Pulitzer Prize-winner John Hughes will present the next Kennedy Center Lecture, entitled “Paper Boy to Pulitzer: A Newsman’s Journey,” this Wednesday, Oct. 8, at noon.
Hughes is a lifetime newsman with more than a lifetime’s worth of experiences. His adventurous career took him across the globe, where he reported on such events as a bloody coup attempt in Indonesia, a cultural revolution in Hong Kong, the Cold War and the Vietnam War.
“Journalism is a wonderful, magical profession,” Hughes said. “I couldn’t believe that people paid me to interview presidents and prime ministers, mass murderers and bad guys. … Everyday was fresh and interesting, and you learned something new every day.”

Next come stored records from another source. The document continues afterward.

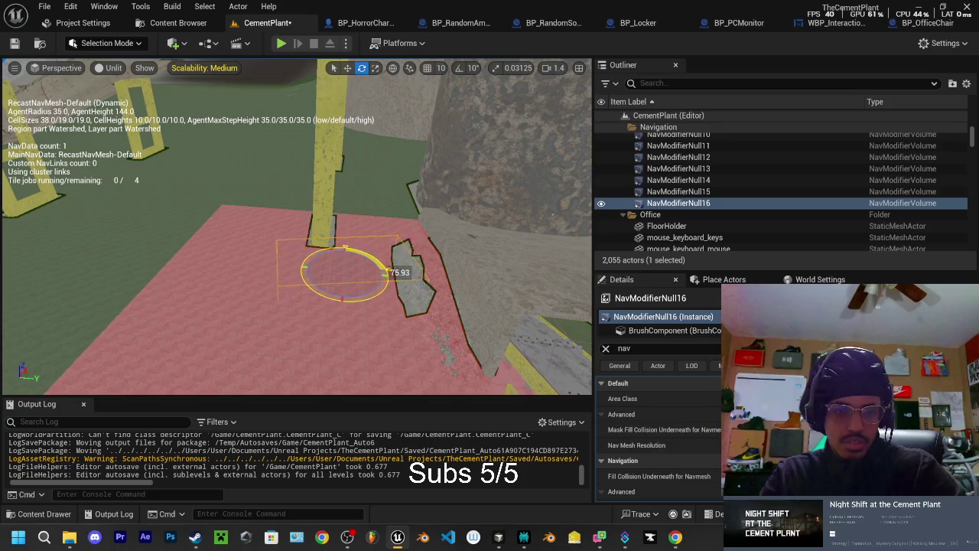
{"action": "key", "text": "ctrl+z"}
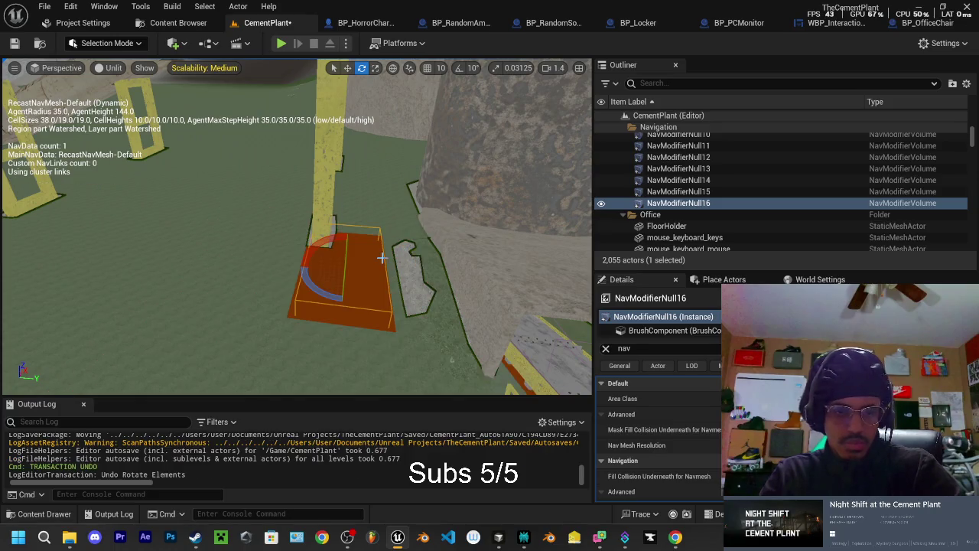
{"action": "left_click", "coordinate": [460, 69]}
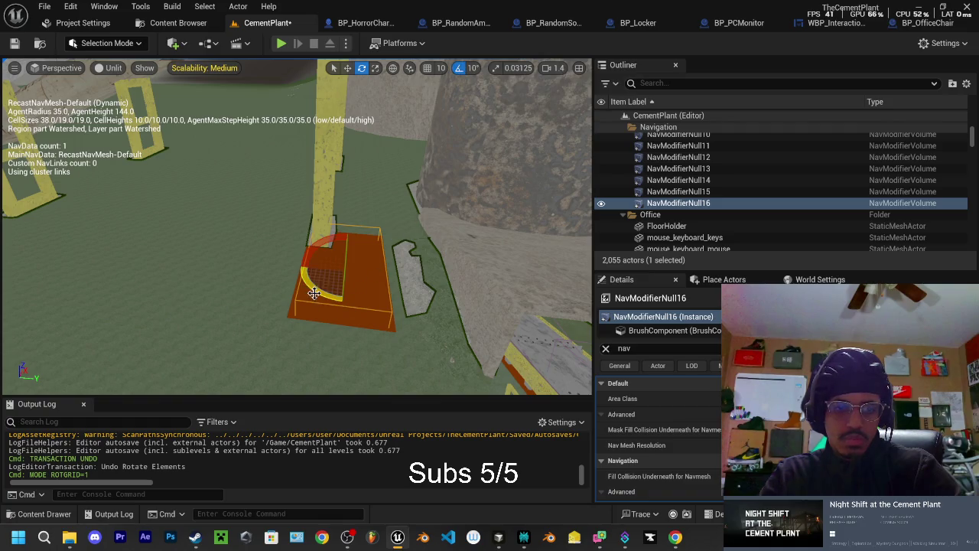
{"action": "left_click_drag", "start_coordinate": [314, 294], "coordinate": [345, 295]}
{"action": "mouse_move", "coordinate": [386, 271]}
{"action": "left_mouse_down"}
{"action": "mouse_move", "coordinate": [399, 277]}
{"action": "mouse_move", "coordinate": [321, 252]}
{"action": "left_mouse_up"}
{"action": "key", "text": "w"}
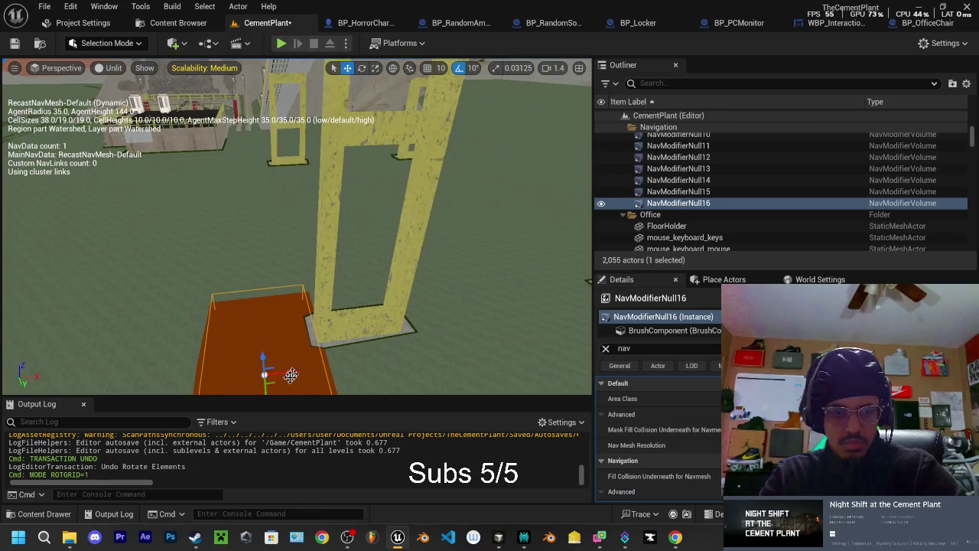
{"action": "mouse_move", "coordinate": [267, 388]}
{"action": "left_mouse_down"}
{"action": "mouse_move", "coordinate": [280, 306]}
{"action": "mouse_move", "coordinate": [266, 235]}
{"action": "left_mouse_up"}
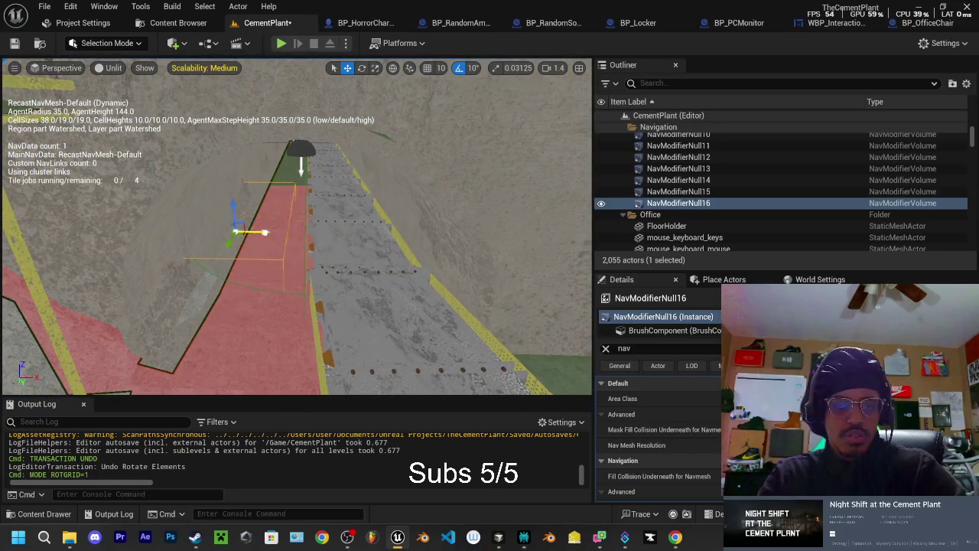
Step: Slide NavModifierNull16 along its X axis onto the walkway edge beside the grass
{"action": "left_click_drag", "start_coordinate": [368, 242], "coordinate": [374, 243]}
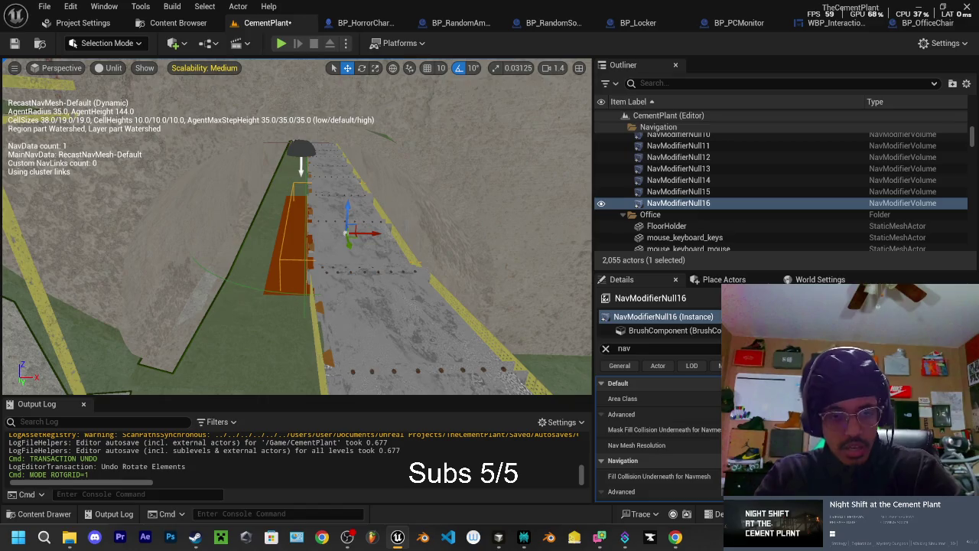
{"action": "mouse_move", "coordinate": [298, 230]}
{"action": "left_mouse_down"}
{"action": "mouse_move", "coordinate": [287, 256]}
{"action": "mouse_move", "coordinate": [300, 218]}
{"action": "left_mouse_up"}
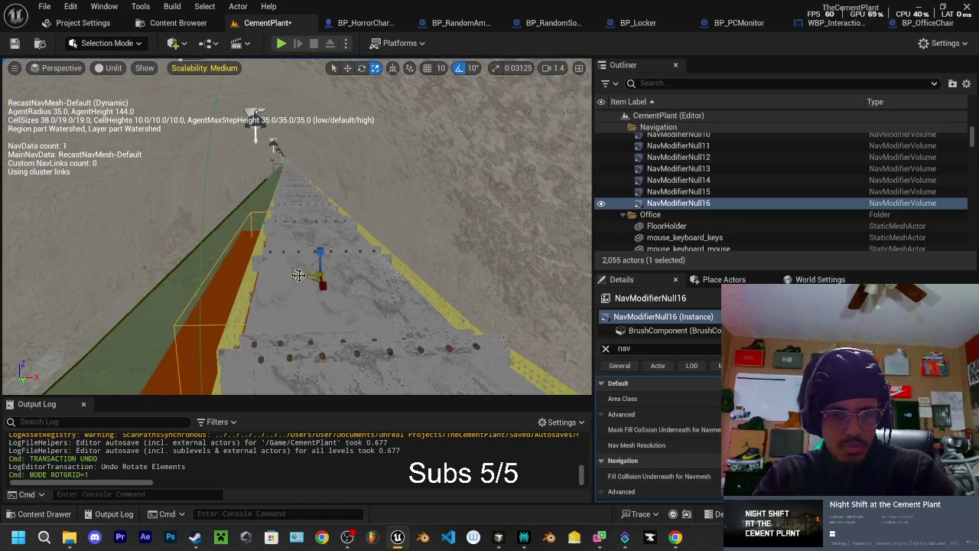
{"action": "key", "text": "w"}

Hughes was editor of the Deseret News from 1997 to 2008, a Nieman Fellow at Harvard, U.S. assistant secretary of state and assistant secretary-general of the United Nations. He previously worked as editor of the “Christian Science Monitor,” for which he writes a nationally syndicated column.
His fourth book is his autobiography, “Paper Boy to Pulitzer: A Newsman’s Journey,” for which his upcoming lecture is named. Hughes is currently a professor in the BYU Department of Communications.
Lee Benson, a reporter who worked under Hughes when he was editor of the Deseret News, calls Hughes a “journalistic legend.”
“Anybody should take the opportunity (to learn from Hughes) because you’re learning from a Hall of Famer. If journalism had a gold medal, he’d have a gold medal,” Benson said.
The lecture will take place in Room 238 of the Herald R. Clark Building. The recorded lecture will be archived on the Kennedy Center website.